PAGE —
+++

This is what we do, VPN on MA server. We also subscribe to you-tube tv. We also have an antenna for local news when we want to see what's going on where we live.
 
So you're saying that you can stream the game from your home, but not the beach rental? I set up a VPN on my ASUS router, and I use OpenVPN to connect to it for free when I'm away from home for security reasons. Basically, I am my own VPN provider. If your home router can do the same, you will in effect be connecting from your home network when you connect to your VPN from anywhere in the world...including your beach rental, of course.
 
How about becoming a fan of your local team in FL?

I have to say, one of the things I disliked about living in FL was all the transplants shoving their team in your face. Heck, same thing happens here in NC.

Guilty as charged. I'm a displaced Detroit Red Wings fan living in the Phoenix area and have worn my winged wheel jersey to Phoenix Coyote home games. Along with about 9,000 other displaced Red Wings fans. :LOL: It must be disheartening for Coyotes fans listening to us do the "Go Wings" chant during the game.

Having said that, the Wings have sucked big time over the past few years so the joke is really on me! ;)
 
The content providers seem to be getting better at detecting VPNs. I've had more trouble in the past year getting access to the games I like to watch with the VPN. For today, I set up a separate browser with all cache and cookies deleted, checked with the NFL coverage map to choose the VPN router, put in my content provider access, and and still had issues. Eventually, after multiple repetitions of various button clicking, it worked today.
 
VPN & Football Success

This was my thought process;

I think this might be the easiest way. I only have a cable box at the beach condo -- I'm going to upgrade to a DVR/cable box. I'll record the game at want to watch [@ 1:00] and remotely stream the recording a few minutes later. Comcast requires you to be connected to a in home network. I'm back at the beach in a few weeks and we'll see how this goes.

My second option was to try and use CBS all access -- I choose a server location near Washington DC and was able to access the local stations. I reviewed the guide for Sunday @ 1:00 and the game I wanted was there. As a previous poster mentioned, some providers are detecting the use a vpn -- I got this message repeatedly when using prime or CBS all access -- and was denied access, bummer.

We have Comcast in Florida and I was able to configure a VPN connections using Express VPN. My smart TV could not find a NFL Game Pass app. I used a Amazon Firestick. Added the VPN app and connected to a server in Europe. I then used the browser on the firestick and went to nflgamepass.com -- and purchased an international plan.

+++

REQUIRED WORK —
Please output the passage of the forum thread on VPN streaming from "This is what" up to and including "team in FL?", copied word for word.

SUPPLIED INFORMATION —
+++

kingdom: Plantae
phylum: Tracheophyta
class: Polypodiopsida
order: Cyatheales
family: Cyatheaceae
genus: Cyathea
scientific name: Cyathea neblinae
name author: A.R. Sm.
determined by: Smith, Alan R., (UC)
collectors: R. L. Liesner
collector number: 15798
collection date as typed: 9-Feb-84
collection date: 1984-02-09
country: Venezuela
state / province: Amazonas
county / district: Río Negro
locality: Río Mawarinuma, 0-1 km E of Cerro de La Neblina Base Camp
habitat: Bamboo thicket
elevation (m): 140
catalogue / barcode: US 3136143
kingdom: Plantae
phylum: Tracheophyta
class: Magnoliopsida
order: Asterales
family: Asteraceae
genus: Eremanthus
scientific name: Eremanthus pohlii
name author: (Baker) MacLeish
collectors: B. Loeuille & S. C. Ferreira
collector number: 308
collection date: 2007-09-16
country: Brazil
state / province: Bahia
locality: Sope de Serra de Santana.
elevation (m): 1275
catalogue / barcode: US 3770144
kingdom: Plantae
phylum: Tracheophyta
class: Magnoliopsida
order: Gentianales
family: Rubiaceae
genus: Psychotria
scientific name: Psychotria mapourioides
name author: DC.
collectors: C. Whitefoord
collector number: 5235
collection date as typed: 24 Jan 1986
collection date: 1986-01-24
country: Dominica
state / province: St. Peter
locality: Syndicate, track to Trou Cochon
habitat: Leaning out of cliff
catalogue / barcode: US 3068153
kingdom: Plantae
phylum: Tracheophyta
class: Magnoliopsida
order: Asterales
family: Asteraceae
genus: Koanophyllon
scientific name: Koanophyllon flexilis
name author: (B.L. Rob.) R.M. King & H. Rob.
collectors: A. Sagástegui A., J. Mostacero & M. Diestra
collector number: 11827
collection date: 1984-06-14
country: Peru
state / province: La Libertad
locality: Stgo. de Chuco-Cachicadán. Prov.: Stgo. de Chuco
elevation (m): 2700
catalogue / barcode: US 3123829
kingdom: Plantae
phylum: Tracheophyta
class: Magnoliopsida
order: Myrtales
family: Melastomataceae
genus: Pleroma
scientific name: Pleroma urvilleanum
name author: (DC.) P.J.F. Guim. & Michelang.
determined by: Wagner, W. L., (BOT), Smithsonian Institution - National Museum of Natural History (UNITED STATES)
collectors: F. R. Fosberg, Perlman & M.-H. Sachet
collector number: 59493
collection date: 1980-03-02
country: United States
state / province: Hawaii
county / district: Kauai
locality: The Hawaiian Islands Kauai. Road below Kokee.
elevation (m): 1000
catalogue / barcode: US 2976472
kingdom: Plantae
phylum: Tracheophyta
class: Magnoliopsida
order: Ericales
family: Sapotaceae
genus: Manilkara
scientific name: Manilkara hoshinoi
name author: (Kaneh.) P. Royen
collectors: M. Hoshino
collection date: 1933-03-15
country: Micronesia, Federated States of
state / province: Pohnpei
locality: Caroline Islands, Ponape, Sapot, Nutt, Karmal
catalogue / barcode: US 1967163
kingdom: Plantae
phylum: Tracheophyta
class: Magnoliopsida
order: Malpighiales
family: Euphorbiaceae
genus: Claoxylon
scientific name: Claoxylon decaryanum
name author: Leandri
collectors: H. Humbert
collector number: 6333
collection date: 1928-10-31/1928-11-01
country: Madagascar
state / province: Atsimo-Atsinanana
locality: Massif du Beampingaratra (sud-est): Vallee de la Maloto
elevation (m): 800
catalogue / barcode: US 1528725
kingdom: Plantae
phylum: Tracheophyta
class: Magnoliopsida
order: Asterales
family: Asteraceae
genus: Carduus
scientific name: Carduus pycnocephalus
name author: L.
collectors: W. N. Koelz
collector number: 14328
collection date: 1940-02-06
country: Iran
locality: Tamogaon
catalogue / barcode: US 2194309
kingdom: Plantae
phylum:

+++

OUTPUT BELOW —
This is what we do, VPN on MA server. We also subscribe to you-tube tv. We also have an antenna for local news when we want to see what's going on where we live.
 
So you're saying that you can stream the game from your home, but not the beach rental? I set up a VPN on my ASUS router, and I use OpenVPN to connect to it for free when I'm away from home for security reasons. Basically, I am my own VPN provider. If your home router can do the same, you will in effect be connecting from your home network when you connect to your VPN from anywhere in the world...including your beach rental, of course.
 
How about becoming a fan of your local team in FL?